In Delta State, the people now derisively call them “POINTus pilates”, reminiscent of when Lagos governor, Babajide Sanwo-Olu genuinely inspected projects he was executing. But can the commissioners be blamed? Of course not. They simply lack leadership. Governor Oborevwori has not done anything to inspire them.
Rather, Oborevwori has been overtaken by the fear of the inevitable. Having seen how the innovative measures introduced by INEC are now used to uphold the people’s verdict and bearing in mind the overwhelming victory of the Delta APC in the Senate election, the governor has basically abandoned governance in pursuit of illusive political straws to hang on to.

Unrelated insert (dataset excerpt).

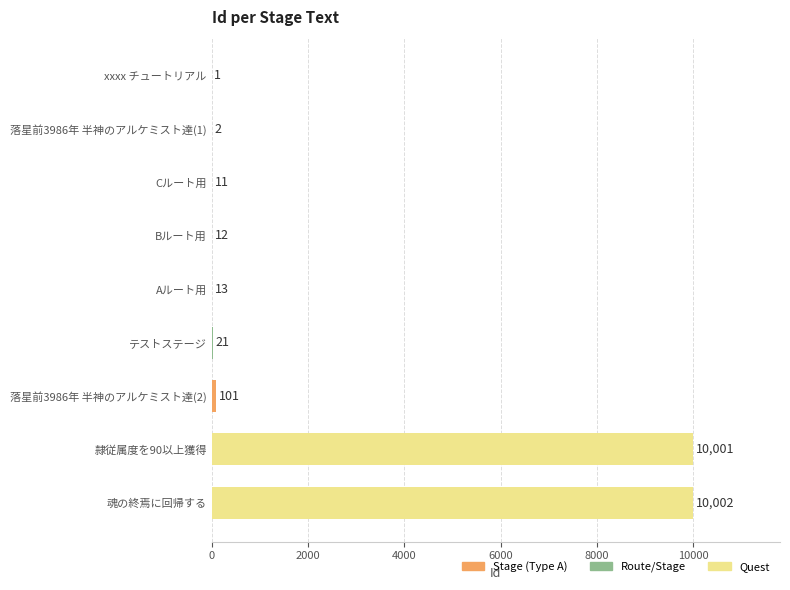

Are the bars horizontal?

Yes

That the people of Delta State have been yearning for genuine change in leadership is not lost on the place holder governor. They saw in Ovie Omo-Agege the fresh path to development. Oborevwori knows how the electoral process was brazenly manipulated to put him in power. He knows that unlike the Election Petitions Tribunal which operated under a very challenging atmosphere in Delta State, his “victory” will not stand the independent scrutiny of higher courts.
Apparently in anticipation of the fate that awaits them, they have resorted to using fake names to sponsor articles suggesting that Ovie Omo-Agege has been bought over by Chief James Ibori.
To the uninformed media hacks, that President Bola Ahmed Tinubu appointed some of the best hands and technocrats who played very big roles in the massive electoral fortunes of the APC in Delta State is proof of their unfounded allegation. They forgot or just did not know that it was the turn of Delta State to produce the board chairman of NDDC in addition to a statutory representative of the state in the board.
If Deltans are yearning for a new leadership that will bring the state out of perfidy that was its unfortunate lot under Okowa, and Ibori is a Deltan and leader, then he has made the right call. This is not to suggest that there is such development between Ibori and Omo-Agege. The former Deputy President of the Senate has always been his own man. He has a road map to accelerating the development of Delta which the people have bought into.
As our people say, when a man fouls his community, the sight of his ever constant shadow evokes morbid fear in him. For Oborevwori and his group, the time of the long shadow has come.
● Mr. Oghenejirokowho Olokor writes from Asaba.